Kaiser Watch October 6, 2022: Cheering for Bell Tower Endurance has graphics and a good description of Bell Copper's Big Sandy story so I include only a couple here. The question then was financing needed to resume drilling at Big Sandy. On November 15 BCU bit the bullet and announced a private placement to raise up to $3 million by offering 25 million units at $0.12 with a full 2 year warrant at $0.20 whose expiry will be accelerated to 30 days if the stock's VWAP price is $0.40 or higher for 20 consecutive trading days. If it closes in its entirety this would push fully diluted to 204 million shares. This is not an automatic trigger because BCU will have 20 days after it is hit to make it effective.

The potential 50 million share dilution is a disappointment in light of the stock trading in the $0.30-$0.70 range in February through March after announcing that hole BS-3 encountered 287 m of chalcocite mineralization at a hole depth of 1,302 m in the Big Sandy target. The stock had jumped from the $0.20 level because the market interpreted this intersection as confirmation that the truncated top of the Diamond Joe porphyry root 13 km to the southwest across a basin had finally been discovered. Explorers have searched in vain for decades for the missing top because the width of the root and the remnant mineralization indicated a world class scale porphyry deposit. Arizona's basin and range faulting assumed that the top had slid to the east and was lurking somewhere under the gravels of the 13 km wide basin valley through which the Big Sandy River flows. Even Bell Copper under Tim Marsh took a crack at it a decade ago but gave up when the bedrock proved a couple thousand metres deep. The conclusion was that wherever it ended up, it was too deep and expensive to find, and perhaps too deep to mine, even though it had the potential for a copper rich supergene enrichment blanket above the primary copper zone.

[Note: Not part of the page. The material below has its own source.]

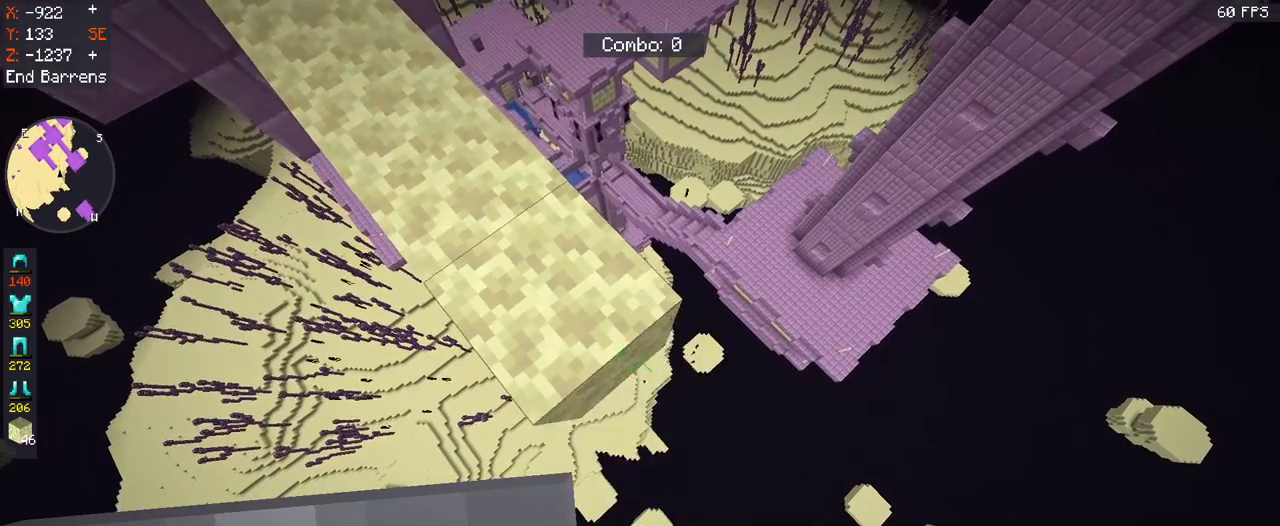
{"keys": ["d", "s"], "mouse": [], "events": [[433, "mouse_right", "up"]]}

Marsh shifted BCU's attention to finding the missing top of the Wheeler Wash porphyry stock farther north which used to be called Kaaba but is now called Perseverance. Robert Friedland's Cordoba Minerals optioned it in 2018 and has yet to find the missing top. Bored with waiting for Cordoba to find the prize and meditating on what the effort was revealing, Marsh decided in 2020 to revisit Diamond Joe. This time he went all the way across the basin, much farther east than he had ever imagined the truncated top could have wandered, and started exploring the range front east of the Big Sandy River. There he observed exotic copper of the kind that forms when groundwater dissolves copper, carries it towards the surface, and precipitates the copper in rocks unrelated to the original porphyry system. This is different from a supergene enrichment blanket which forms when circulating groundwater leaches primary chalcopyrite and drops its copper payload as another sulphide called chalcocite father down. This repetition leaves the upper part of the zone barren but enriches the copper grade of the deeper chalcopyrite zone.

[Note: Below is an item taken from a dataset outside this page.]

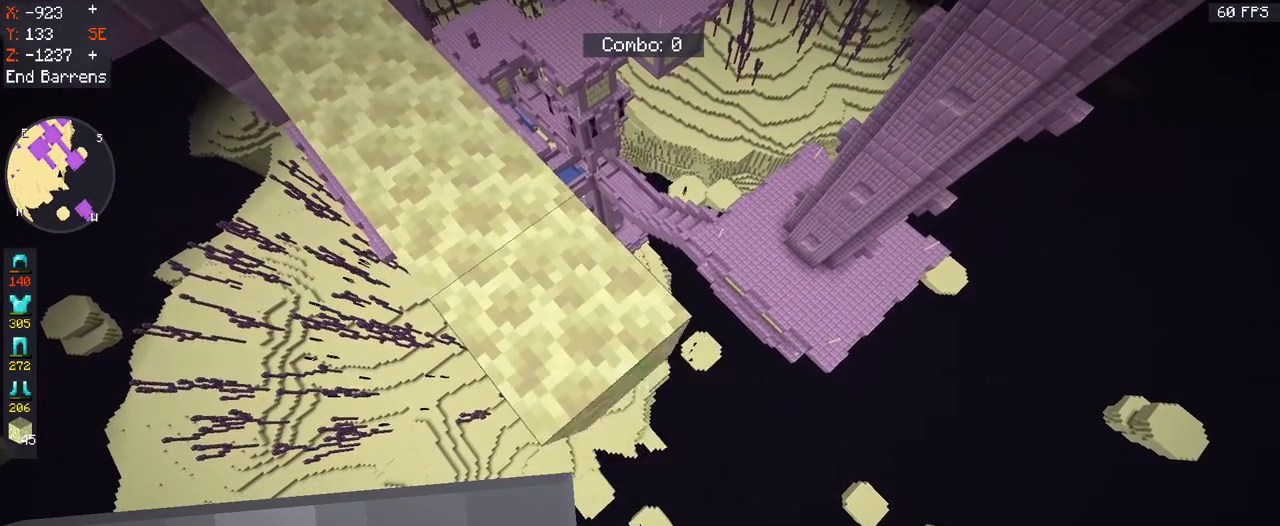
{"keys": ["d", "s"], "mouse": ["right"], "events": [[33, "mouse_right", "down"]]}
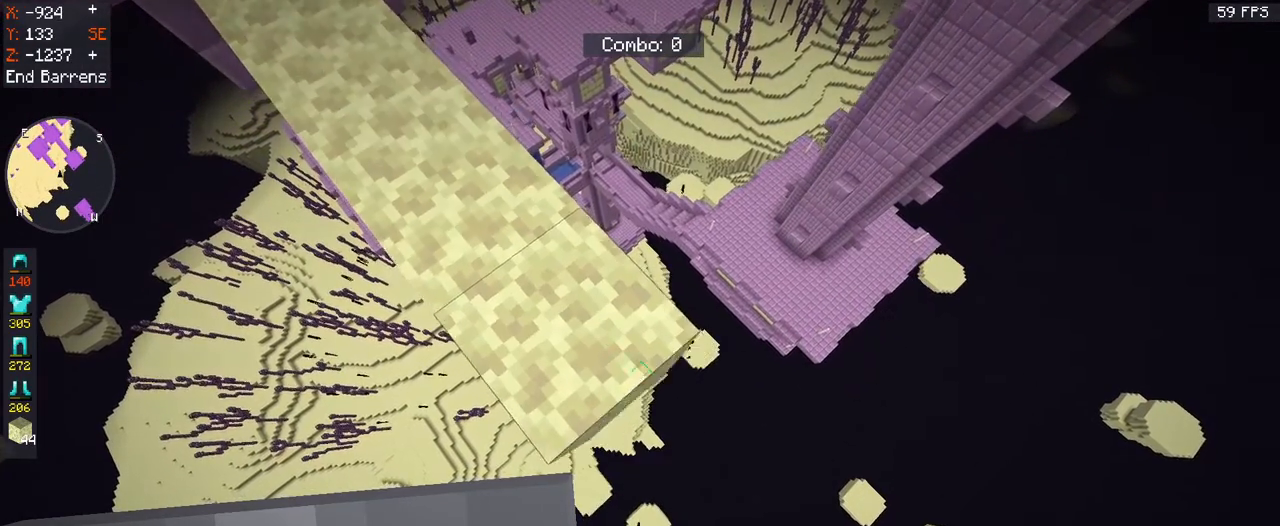
{"keys": ["d", "s"], "mouse": ["right"], "events": []}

Since there wasn't any room for the Diamond Joe top in the eastern range, Tim Marsh came to the stunning realization that it must be buried east of the Big Sandy River near the eastern edge of the basin, over 13 km from the source. So he staked the Big Sandy claim, whose outlines he has never revealed in any corporate graphics, conducted an MT survey which indicated a major conductive body at 400 m depth, and started a drill vectoring strategy. The conductor turned out to be fake, probably caused by clays in the basin, and bedrock proved 1,000 m deep. This first hole hit the edge of a porphyry system, confirming the truncated Diamond Joe had traveled this far east. The second hole hit older country rock that the Diamond Joe had intruded and would have traveled with the porphyry zone when it faulted off the root. The third hole excited the market because the presence of a leach cap followed by supergene mineralization confirmed that the missing Diamond Joe head had finally been found.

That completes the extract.